I’m silent as I take it all in. Collecting the bits of evidence and forming my own conclusion. I feel dead inside. There’s this pit in my stomach that’s cold and unforgiving.

My mother says it was an accident and that’s all there is to it as far everyone else outside this room is concerned.

I leave before everyone else and without telling them. The last thing I want is to be alone with my father. I don’t want him to look me in the eyes and lie to me. Worse, I don’t want to believe him when I feel so certain that he assaulted my mother and should be behind bars right now.

Flowers are waiting for me at the hotel desk when I check in. I wish they made me smile, but they’re so much more beautiful than daisies. That’s all I can think.

They’re the first thing I see and that smell… the smell fills the entire room. Tossing the keys onto the dresser and letting my purse and the luggage bag sit at the front of the room, I make my way to them.

My fingertips trail down the deep red petals, the smell of the roses covering up the memory of the daisies. A dozen deep red roses.

After washing my face and changing into sweats, I text Cody: You didn’t have to send flowers. But they’re beautiful.

His first text hits me like an ice bath washing down my bare skin. I miss you and I’ve been thinking of you, but I didn’t get you flowers.

A follow-up text from him does nothing to help: Now I wish I had.

He’s the only one who knew I was staying in this hotel. I only told Cody because he asked if I was staying with my parents and I told him, I always stay here.

My limbs are shaky as I move to the window of the hotel room. I’m on the second floor so there’s no reason I should see anyone there, but still, I look over every inch and then do a search in the room, checking in the closet, in the bathroom. I search every inch and then lock the door before heading back to the roses. There’s no note. No indication of who they’re from and the clerk at the desk said she didn’t know. They were simply left here specifically for me when I checked in.

A dozen red roses that keep me up most of the night until I slip into a light sleep, filled with brutal memories.

Delilah

Three days in my hometown is plenty.

Add in two family dinners with forced smiles and my mother doing her best to tell us she’s fine and everything’s all right, and I couldn’t wait to leave. I spent every moment I could in the hotel providing lies about how much I was needed at work.

There was only one moment I was alone with my father and he called me out on that lie subtly. All he mentioned was the article and he told me the same thing that everyone else did: it’ll pass.

He didn’t say a word about Mom. He didn’t let on that it was obvious there was tension between us. He knows I think he hit her.

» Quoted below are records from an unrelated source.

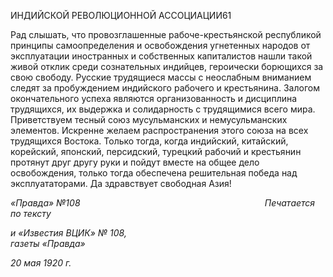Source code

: ИНДИЙСКОЙ РЕВОЛЮЦИОННОЙ АССОЦИАЦИИ61

Рад слышать, что провозглашенные рабоче-крестьянской республикой принципы самоопределения и освобождения угнетенных народов от эксплуатации иностранных и собственных капиталистов нашли такой живой отклик среди сознательных индийцев, героически борющихся за свою свободу. Русские трудящиеся массы с неослабным вниманием следят за пробуждением индийского рабочего и крестьянина. Залогом окончательного успеха являются организованность и дисциплина трудящихся, их вы­держка и солидарность с трудящимися всего мира. Приветствуем тесный союз мусуль­манских и немусульманских элементов. Искренне желаем распространения этого союза на всех трудящихся Востока. Только тогда, когда индийский, китайский, корейский, японский, персидский, турецкий рабочий и крестьянин протянут друг другу руки и пойдут вместе на общее дело освобождения, только тогда обеспечена решительная по­беда над эксплуататорами. Да здравствует свободная Азия!

_«Правда» №108_                                                                           _Печатается по тексту_

_и «Известия ВЦИК» № 108,                                                                      газеты «Правда»_

_20 мая 1920 г._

He knows everyone thinks it.

But in that moment at the restaurant when everyone left and I had to go back for the to-go box of leftovers I’d forgotten, he didn’t mention a damn thing but the article when I ran into him scribbling on the receipt at the table.

Three days of feeling insignificant and like I’m only playing a part in a poorly written film. Four times I tried to reason with my mother, coaxing her to tell me the truth when we were alone. All four times she denied anything had happened other than her being careless. Even when I stared at the other bruises. I’ve never seen a sad smile on my mother’s face until I said I was leaving. I’m just not sure what she’s most sorry about.